The European Central Bank has further cut the cost of borrowing to try to get the eurozone economy growing and to stave off deflation.
Point of view
Rates will stay low, very low, for a long period of time
That is because the ECB sees inflation ultra-low this year at a mere 0.1 percent – way lower than the 1.0 percent it forecast just in December. So, its main interest rate has gone down to 0.0 percent from 0.05 percent.
1. The interest rate on the MRO will be decreased by 5 basis points to 0.00%, starting from the operation to be settled on 16 March 2016— ECB (@ecb) March 10, 2016
ECB President Mario Draghi said it was taking these steps to stop exceptionally lower inflation from leaking into the overall economy: “It is crucial to avoid second-round effects.”
He added: “Rates will stay low, very low, for a long period of time. We don’t anticipate that it will be necessary to reduce rates further.”
More money printing
The ECB is also boosting its quantitative easing programme – in essence printing money to buy bonds and other assets which puts more cash into the economy.
QE goes up from 60 to 80 billion euros a month and will include corporate debt for the first time.
Draghi explained “We decided to include investment grade euro denominated bonds issued by non-bank corporations, established in the euro area in the list of assets that are eligible for regular purchases.”
Draghi said those asset buys will continue until March 2017 or beyond if necessary.
Cheap loans and deposit rate cut
To persuade commercial banks to take more risks and help businesses and individuals rather than hoarding cash, the ECB has launched four new cheap loan packages, known as TLTROs.
Draghi said there will be a reward for banks that lend more: “A bank that is very active in granting loans to the real economy can borrow more than a bank that concentrates on other activities. For banks whose net lending exceeds the benchmarks, the rate applied to the TLTRO2 will be lower and can be as low as the interest rate on the deposit facility prevailing at the time of the take-up.”
In another stimulus move, the ECB again cut its deposit rate for banks leaving money on deposit with it.

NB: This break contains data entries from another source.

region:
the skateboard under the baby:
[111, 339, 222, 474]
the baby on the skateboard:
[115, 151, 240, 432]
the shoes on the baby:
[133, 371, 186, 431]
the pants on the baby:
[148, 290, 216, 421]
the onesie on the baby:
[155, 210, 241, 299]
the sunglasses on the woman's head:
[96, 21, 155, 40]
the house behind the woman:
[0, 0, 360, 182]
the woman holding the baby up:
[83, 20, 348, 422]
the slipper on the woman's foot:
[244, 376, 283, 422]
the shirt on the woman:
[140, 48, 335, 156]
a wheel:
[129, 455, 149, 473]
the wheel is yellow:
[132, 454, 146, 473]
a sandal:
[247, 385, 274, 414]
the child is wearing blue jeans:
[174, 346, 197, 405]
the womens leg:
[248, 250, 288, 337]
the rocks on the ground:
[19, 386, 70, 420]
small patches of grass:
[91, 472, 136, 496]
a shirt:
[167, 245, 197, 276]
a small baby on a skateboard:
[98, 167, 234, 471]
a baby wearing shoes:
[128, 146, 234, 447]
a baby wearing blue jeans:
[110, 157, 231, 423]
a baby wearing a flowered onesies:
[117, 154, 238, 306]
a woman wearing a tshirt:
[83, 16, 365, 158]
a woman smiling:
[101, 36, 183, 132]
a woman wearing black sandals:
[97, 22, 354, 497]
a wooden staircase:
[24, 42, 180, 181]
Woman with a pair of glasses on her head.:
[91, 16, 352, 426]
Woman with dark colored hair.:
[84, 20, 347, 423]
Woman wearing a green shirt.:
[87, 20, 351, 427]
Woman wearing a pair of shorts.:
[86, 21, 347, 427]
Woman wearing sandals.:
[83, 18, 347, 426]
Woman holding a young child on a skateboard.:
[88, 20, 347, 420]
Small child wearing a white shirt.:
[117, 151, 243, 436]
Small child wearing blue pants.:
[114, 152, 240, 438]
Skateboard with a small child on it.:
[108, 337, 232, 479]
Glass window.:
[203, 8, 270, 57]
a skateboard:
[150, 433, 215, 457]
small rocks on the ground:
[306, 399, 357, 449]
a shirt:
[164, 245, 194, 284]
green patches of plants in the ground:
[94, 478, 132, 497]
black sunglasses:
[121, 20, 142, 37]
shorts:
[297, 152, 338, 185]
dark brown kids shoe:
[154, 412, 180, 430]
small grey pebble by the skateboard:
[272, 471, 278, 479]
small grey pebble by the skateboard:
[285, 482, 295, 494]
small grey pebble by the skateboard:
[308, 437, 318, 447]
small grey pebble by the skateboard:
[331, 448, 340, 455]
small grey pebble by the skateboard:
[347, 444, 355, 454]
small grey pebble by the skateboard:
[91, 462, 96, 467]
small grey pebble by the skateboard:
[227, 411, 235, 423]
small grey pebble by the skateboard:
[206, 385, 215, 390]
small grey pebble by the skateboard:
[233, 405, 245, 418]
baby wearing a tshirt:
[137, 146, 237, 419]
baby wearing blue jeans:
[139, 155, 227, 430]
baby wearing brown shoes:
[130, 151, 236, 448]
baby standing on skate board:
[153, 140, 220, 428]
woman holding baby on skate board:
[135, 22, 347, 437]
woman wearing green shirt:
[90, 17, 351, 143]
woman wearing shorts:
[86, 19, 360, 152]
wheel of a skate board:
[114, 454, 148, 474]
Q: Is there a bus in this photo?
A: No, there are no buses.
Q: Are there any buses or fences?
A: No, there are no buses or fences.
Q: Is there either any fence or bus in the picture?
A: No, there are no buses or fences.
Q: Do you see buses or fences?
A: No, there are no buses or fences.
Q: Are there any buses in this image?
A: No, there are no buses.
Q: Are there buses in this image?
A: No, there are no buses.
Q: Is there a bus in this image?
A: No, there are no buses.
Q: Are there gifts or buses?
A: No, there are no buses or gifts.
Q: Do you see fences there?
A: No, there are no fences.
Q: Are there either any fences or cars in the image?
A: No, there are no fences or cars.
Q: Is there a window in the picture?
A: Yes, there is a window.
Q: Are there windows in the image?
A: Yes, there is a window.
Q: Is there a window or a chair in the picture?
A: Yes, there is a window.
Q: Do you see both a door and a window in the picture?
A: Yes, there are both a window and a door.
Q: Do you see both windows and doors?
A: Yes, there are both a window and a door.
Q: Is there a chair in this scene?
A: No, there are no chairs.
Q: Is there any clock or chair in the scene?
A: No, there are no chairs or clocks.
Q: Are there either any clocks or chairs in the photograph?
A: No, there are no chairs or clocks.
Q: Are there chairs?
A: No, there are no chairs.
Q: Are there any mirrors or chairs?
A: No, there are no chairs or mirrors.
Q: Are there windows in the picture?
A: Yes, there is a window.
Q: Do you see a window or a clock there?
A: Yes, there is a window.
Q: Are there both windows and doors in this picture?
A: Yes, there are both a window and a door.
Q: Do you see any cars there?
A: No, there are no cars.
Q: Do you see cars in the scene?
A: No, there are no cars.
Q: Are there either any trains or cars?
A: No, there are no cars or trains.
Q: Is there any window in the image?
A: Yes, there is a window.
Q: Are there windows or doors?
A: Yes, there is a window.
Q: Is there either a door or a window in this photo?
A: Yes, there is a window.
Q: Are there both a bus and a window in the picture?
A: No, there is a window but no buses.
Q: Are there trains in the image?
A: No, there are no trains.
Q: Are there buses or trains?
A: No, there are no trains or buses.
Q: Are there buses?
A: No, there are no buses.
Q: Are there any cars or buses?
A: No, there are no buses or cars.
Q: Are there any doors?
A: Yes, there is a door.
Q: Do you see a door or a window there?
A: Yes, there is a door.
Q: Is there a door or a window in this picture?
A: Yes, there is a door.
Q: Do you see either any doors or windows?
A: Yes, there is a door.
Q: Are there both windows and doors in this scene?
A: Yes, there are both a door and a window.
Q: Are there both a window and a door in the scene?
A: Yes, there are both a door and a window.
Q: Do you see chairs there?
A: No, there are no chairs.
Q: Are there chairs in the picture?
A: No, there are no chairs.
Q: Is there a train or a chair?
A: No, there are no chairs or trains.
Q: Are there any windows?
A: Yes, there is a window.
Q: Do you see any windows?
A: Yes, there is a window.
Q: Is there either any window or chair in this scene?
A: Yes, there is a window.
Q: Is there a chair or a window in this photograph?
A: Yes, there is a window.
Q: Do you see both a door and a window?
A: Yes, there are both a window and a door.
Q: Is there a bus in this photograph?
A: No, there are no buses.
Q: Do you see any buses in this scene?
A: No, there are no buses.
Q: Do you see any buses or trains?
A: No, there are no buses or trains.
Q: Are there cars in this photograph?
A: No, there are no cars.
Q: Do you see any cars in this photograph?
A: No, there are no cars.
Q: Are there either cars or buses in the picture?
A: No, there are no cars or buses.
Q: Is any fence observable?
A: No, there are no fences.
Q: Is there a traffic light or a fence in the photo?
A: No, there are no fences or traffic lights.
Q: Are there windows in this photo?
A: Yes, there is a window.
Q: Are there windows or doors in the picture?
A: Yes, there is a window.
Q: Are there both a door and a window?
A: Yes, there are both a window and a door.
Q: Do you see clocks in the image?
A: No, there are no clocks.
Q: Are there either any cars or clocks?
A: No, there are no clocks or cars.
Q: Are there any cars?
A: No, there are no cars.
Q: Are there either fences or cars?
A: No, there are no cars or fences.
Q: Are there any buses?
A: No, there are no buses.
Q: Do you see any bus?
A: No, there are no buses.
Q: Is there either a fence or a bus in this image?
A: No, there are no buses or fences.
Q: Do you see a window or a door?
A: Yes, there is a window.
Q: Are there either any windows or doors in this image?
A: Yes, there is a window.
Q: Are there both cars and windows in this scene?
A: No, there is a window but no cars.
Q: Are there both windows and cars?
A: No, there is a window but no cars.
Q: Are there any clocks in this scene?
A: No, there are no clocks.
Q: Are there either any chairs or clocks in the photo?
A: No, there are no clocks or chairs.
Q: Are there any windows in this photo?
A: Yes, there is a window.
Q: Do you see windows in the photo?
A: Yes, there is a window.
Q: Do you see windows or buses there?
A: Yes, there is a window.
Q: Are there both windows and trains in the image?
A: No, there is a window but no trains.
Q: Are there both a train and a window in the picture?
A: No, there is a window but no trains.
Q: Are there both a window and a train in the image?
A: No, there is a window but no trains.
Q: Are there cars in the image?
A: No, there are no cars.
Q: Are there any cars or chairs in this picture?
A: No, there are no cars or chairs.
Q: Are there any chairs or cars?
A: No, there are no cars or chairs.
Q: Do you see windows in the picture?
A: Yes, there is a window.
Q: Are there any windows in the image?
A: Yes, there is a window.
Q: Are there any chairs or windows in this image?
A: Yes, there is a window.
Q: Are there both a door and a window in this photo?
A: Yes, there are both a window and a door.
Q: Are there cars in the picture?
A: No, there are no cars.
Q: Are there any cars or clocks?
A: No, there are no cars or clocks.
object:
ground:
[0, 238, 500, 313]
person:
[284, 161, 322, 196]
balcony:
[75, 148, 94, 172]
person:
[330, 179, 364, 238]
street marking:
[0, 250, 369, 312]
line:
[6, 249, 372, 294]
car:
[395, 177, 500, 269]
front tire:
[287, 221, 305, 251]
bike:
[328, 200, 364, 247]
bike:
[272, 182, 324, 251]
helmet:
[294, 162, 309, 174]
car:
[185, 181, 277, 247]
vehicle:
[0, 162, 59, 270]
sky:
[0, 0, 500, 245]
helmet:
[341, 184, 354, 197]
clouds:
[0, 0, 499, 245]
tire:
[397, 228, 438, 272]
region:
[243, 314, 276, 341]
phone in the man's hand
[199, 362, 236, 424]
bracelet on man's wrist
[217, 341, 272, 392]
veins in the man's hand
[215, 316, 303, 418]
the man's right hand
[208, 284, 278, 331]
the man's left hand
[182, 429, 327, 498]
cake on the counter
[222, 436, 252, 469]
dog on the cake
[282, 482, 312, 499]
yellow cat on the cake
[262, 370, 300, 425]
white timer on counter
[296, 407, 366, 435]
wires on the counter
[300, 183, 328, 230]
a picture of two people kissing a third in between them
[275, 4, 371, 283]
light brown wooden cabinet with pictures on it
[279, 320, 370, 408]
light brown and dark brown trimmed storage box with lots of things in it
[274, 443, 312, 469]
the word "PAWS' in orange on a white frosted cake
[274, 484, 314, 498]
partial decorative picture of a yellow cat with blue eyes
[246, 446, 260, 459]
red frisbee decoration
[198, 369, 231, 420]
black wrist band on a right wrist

That was already negative meaning banks had to pay to park cash in the ECB’s vaults; now they will have to pay even more.
The deposit rate goes down from minus 0.3 percent to minus 0.4 percent.

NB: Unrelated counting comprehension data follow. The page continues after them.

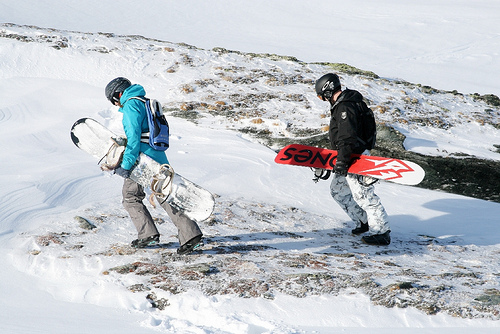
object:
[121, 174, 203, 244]
man`s pant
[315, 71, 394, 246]
man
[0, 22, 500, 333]
snow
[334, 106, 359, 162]
arm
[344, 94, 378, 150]
backpack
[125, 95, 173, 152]
backpack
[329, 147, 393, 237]
pants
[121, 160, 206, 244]
pants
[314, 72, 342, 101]
helmet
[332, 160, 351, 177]
hand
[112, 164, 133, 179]
hand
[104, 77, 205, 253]
man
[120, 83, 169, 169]
jacket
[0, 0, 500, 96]
clouds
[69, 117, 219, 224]
snowboard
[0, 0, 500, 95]
sky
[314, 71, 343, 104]
head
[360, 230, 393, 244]
foot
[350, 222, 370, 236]
foot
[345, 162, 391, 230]
leg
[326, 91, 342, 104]
neck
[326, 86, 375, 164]
coat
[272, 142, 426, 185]
snowboard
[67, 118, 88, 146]
part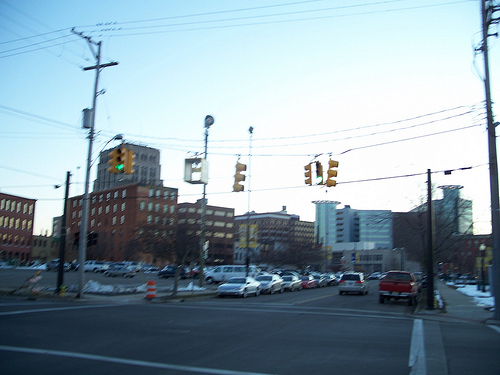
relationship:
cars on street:
[215, 267, 333, 302] [144, 309, 362, 356]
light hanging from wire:
[323, 158, 341, 188] [91, 120, 486, 163]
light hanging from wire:
[315, 159, 322, 194] [91, 120, 486, 163]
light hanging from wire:
[299, 163, 316, 189] [91, 120, 486, 163]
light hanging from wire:
[230, 158, 248, 195] [91, 120, 486, 163]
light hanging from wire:
[118, 147, 139, 177] [91, 120, 486, 163]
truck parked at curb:
[375, 266, 417, 308] [416, 274, 430, 312]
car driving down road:
[335, 270, 368, 297] [280, 302, 388, 347]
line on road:
[168, 294, 424, 313] [44, 239, 461, 372]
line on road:
[139, 299, 413, 319] [44, 239, 461, 372]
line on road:
[3, 341, 231, 374] [44, 239, 461, 372]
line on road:
[403, 313, 423, 371] [44, 239, 461, 372]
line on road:
[0, 299, 126, 316] [44, 239, 461, 372]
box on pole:
[80, 104, 95, 132] [74, 26, 108, 297]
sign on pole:
[228, 219, 278, 260] [245, 220, 249, 281]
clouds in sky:
[12, 98, 80, 155] [1, 2, 498, 248]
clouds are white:
[12, 98, 80, 155] [6, 114, 63, 147]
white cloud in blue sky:
[218, 83, 420, 113] [155, 33, 389, 63]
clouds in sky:
[225, 44, 387, 136] [238, 77, 313, 152]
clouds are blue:
[225, 44, 387, 136] [236, 52, 270, 103]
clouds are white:
[225, 44, 387, 136] [237, 72, 291, 124]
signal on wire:
[207, 154, 259, 194] [175, 130, 264, 165]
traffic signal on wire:
[228, 152, 251, 195] [0, 119, 486, 144]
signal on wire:
[326, 155, 339, 189] [0, 101, 490, 164]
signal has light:
[326, 155, 339, 189] [300, 162, 314, 191]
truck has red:
[379, 270, 424, 307] [374, 263, 414, 297]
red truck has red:
[377, 271, 422, 303] [377, 270, 414, 298]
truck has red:
[336, 251, 448, 311] [377, 270, 414, 298]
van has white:
[206, 262, 258, 284] [207, 258, 255, 281]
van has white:
[213, 266, 278, 284] [202, 263, 260, 280]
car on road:
[335, 270, 375, 297] [2, 277, 499, 372]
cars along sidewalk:
[204, 262, 372, 303] [16, 266, 227, 321]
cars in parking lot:
[98, 262, 137, 277] [0, 261, 315, 298]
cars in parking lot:
[83, 257, 110, 271] [0, 261, 315, 298]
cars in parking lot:
[158, 262, 187, 279] [0, 261, 315, 298]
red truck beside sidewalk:
[377, 271, 420, 303] [396, 291, 424, 370]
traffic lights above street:
[107, 147, 338, 192] [0, 280, 423, 372]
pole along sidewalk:
[70, 25, 118, 300] [0, 277, 493, 324]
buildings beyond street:
[50, 138, 330, 275] [0, 273, 492, 370]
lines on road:
[173, 295, 499, 328] [1, 268, 499, 374]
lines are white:
[173, 295, 499, 328] [169, 285, 399, 318]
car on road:
[217, 275, 257, 297] [2, 276, 424, 372]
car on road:
[257, 271, 282, 294] [2, 276, 424, 372]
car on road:
[280, 273, 297, 290] [2, 276, 424, 372]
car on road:
[299, 271, 313, 291] [2, 276, 424, 372]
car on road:
[316, 271, 330, 286] [2, 276, 424, 372]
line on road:
[237, 300, 392, 317] [160, 311, 322, 368]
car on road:
[335, 270, 368, 297] [181, 305, 378, 369]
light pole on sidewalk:
[195, 110, 216, 290] [166, 273, 216, 297]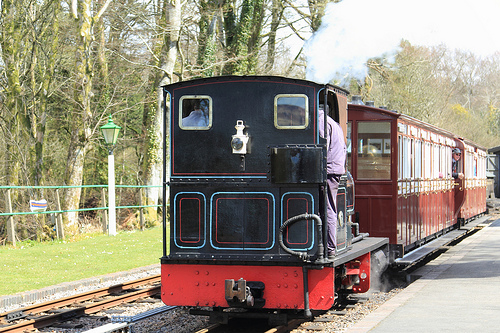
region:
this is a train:
[163, 80, 353, 273]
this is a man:
[327, 116, 342, 254]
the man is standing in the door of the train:
[327, 121, 342, 256]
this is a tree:
[66, 17, 93, 186]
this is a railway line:
[56, 298, 87, 313]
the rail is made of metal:
[83, 293, 118, 312]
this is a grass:
[41, 245, 88, 269]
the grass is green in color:
[31, 242, 124, 264]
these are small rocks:
[158, 315, 186, 328]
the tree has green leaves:
[235, 23, 250, 50]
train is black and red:
[144, 67, 376, 312]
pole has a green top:
[81, 110, 141, 242]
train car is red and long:
[346, 93, 493, 243]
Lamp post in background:
[92, 105, 126, 250]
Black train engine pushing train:
[140, 60, 395, 312]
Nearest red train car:
[346, 97, 456, 262]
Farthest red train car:
[441, 137, 498, 224]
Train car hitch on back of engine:
[212, 272, 264, 309]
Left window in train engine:
[174, 85, 214, 136]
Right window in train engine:
[270, 88, 317, 128]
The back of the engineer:
[313, 110, 348, 257]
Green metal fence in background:
[3, 172, 165, 239]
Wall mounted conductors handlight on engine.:
[219, 112, 259, 161]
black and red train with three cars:
[151, 67, 498, 316]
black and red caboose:
[143, 56, 397, 318]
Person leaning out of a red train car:
[345, 95, 467, 280]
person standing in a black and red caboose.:
[155, 70, 392, 320]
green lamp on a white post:
[97, 107, 129, 238]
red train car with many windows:
[346, 90, 466, 282]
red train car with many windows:
[457, 127, 490, 237]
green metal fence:
[4, 179, 160, 236]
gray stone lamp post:
[103, 148, 125, 235]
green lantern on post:
[97, 110, 120, 143]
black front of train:
[152, 62, 338, 259]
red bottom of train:
[157, 264, 333, 312]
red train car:
[347, 88, 453, 243]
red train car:
[454, 129, 491, 232]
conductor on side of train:
[320, 103, 340, 256]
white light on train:
[231, 110, 251, 159]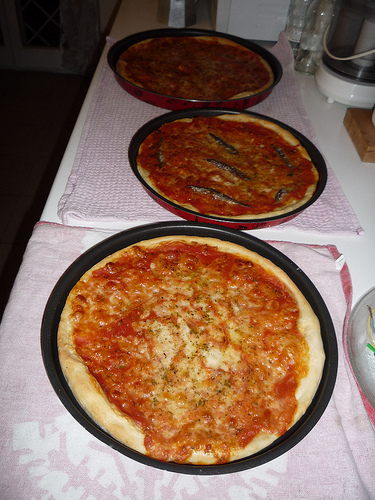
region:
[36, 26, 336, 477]
three pizzas in pants ready for baking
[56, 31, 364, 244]
white cloth under two pizzas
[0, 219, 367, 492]
white cloth under a single pizza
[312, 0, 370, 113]
white and gray food processor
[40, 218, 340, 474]
cheese and sauce pizza in a pan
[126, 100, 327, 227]
anchovy pizza in a pan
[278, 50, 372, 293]
white countertop under pizza and appliances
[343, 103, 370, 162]
piece of wood on a white counter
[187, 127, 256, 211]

The idea is to further persuade those commercial banks will lend money rather than sitting on it to avoid risk.
Will it work?
Even though the ECB has spent 700 billion euros buying bonds in the past year those purchases have achieved little as falling prices for oil and other raw materials have pulled down inflation.
The initial reaction from the financial markets on Thursday was positive. The euro fell in value by more than one percent against the US dollar and European share prices rose, but that bump only lasted a few hours.
However European shares bounced back on Friday.
A recovery in metal and oil prices boosted commodities stocks and the ECB’s bank funding plan supported lenders in the eurozone periphery.
“While markets had a tantrum after Draghi’s comment about not seeing rates going further into negative territory, we still see yesterday’s announcement as net positive,” Mike van Dulken, head of research at Accendo markets said on Friday.
“The overnight recovery in market sentiment suggests markets may be coming round to a similar view, the ugly indigestion finally subsiding.”